**Materials provided:**
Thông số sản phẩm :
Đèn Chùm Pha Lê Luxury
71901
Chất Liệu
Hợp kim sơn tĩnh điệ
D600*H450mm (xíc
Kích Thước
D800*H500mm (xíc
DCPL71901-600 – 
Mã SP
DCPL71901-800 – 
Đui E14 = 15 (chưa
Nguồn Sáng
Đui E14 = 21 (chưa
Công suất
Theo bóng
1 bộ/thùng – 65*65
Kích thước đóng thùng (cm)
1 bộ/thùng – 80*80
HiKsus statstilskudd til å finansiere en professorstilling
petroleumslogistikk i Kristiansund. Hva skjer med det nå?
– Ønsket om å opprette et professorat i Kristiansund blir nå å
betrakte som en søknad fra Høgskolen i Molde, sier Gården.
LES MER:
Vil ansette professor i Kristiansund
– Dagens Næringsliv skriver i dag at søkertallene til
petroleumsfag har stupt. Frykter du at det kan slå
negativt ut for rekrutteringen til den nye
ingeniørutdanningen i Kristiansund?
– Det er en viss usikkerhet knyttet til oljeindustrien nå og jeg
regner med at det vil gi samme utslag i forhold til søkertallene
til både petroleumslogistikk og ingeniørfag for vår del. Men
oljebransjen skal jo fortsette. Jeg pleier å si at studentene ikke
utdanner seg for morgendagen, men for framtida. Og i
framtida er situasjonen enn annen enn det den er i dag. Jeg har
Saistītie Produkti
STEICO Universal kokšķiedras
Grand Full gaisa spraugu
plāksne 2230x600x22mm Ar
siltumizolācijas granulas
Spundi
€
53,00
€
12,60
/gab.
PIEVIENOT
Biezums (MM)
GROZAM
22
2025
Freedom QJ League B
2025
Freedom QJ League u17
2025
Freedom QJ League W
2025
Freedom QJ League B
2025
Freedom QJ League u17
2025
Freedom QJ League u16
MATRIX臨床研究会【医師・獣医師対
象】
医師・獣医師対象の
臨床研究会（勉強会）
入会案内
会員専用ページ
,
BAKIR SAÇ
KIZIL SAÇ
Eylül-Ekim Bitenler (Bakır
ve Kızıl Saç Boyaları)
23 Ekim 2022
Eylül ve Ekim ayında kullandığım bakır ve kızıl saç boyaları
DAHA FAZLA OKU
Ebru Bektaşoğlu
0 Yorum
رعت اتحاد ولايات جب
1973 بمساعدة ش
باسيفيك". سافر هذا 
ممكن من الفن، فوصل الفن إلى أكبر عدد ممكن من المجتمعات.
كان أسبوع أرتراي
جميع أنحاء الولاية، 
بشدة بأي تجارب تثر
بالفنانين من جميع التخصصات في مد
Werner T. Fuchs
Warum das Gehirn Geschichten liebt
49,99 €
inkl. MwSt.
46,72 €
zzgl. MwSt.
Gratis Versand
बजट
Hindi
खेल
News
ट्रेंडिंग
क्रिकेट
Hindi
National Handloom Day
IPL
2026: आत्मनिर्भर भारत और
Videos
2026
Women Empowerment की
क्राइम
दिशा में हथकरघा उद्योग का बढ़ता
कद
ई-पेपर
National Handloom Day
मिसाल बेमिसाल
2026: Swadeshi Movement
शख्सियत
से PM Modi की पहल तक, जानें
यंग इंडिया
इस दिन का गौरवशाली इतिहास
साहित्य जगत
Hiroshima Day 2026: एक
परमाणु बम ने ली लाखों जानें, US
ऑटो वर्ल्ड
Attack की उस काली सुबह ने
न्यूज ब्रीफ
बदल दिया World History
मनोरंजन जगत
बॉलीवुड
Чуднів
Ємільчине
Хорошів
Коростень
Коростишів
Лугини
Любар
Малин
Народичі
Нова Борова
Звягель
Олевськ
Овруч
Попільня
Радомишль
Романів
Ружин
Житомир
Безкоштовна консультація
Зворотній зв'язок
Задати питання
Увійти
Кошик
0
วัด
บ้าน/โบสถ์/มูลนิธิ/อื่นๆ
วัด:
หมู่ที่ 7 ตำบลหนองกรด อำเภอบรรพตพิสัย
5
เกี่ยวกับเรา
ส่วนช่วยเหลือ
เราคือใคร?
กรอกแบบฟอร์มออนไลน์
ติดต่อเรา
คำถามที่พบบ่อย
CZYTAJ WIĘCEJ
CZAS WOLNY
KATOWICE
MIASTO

**Problem to solve:**
Set down, please, the lines from the line holding "Ebru Bektaşoğlu" through the final line of the data, exactly and with nothing added.

**Output for this exercise:**
Ebru Bektaşoğlu
0 Yorum
رعت اتحاد ولايات جب
1973 بمساعدة ش
باسيفيك". سافر هذا 
ممكن من الفن، فوصل الفن إلى أكبر عدد ممكن من المجتمعات.
كان أسبوع أرتراي
جميع أنحاء الولاية، 
بشدة بأي تجارب تثر
بالفنانين من جميع التخصصات في مد
Werner T. Fuchs
Warum das Gehirn Geschichten liebt
49,99 €
inkl. MwSt.
46,72 €
zzgl. MwSt.
Gratis Versand
बजट
Hindi
खेल
News
ट्रेंडिंग
क्रिकेट
Hindi
National Handloom Day
IPL
2026: आत्मनिर्भर भारत और
Videos
2026
Women Empowerment की
क्राइम
दिशा में हथकरघा उद्योग का बढ़ता
कद
ई-पेपर
National Handloom Day
मिसाल बेमिसाल
2026: Swadeshi Movement
शख्सियत
से PM Modi की पहल तक, जानें
यंग इंडिया
इस दिन का गौरवशाली इतिहास
साहित्य जगत
Hiroshima Day 2026: एक
परमाणु बम ने ली लाखों जानें, US
ऑटो वर्ल्ड
Attack की उस काली सुबह ने
न्यूज ब्रीफ
बदल दिया World History
मनोरंजन जगत
बॉलीवुड
Чуднів
Ємільчине
Хорошів
Коростень
Коростишів
Лугини
Любар
Малин
Народичі
Нова Борова
Звягель
Олевськ
Овруч
Попільня
Радомишль
Романів
Ружин
Житомир
Безкоштовна консультація
Зворотній зв'язок
Задати питання
Увійти
Кошик
0
วัด
บ้าน/โบสถ์/มูลนิธิ/อื่นๆ
วัด:
หมู่ที่ 7 ตำบลหนองกรด อำเภอบรรพตพิสัย
5
เกี่ยวกับเรา
ส่วนช่วยเหลือ
เราคือใคร?
กรอกแบบฟอร์มออนไลน์
ติดต่อเรา
คำถามที่พบบ่อย
CZYTAJ WIĘCEJ
CZAS WOLNY
KATOWICE
MIASTO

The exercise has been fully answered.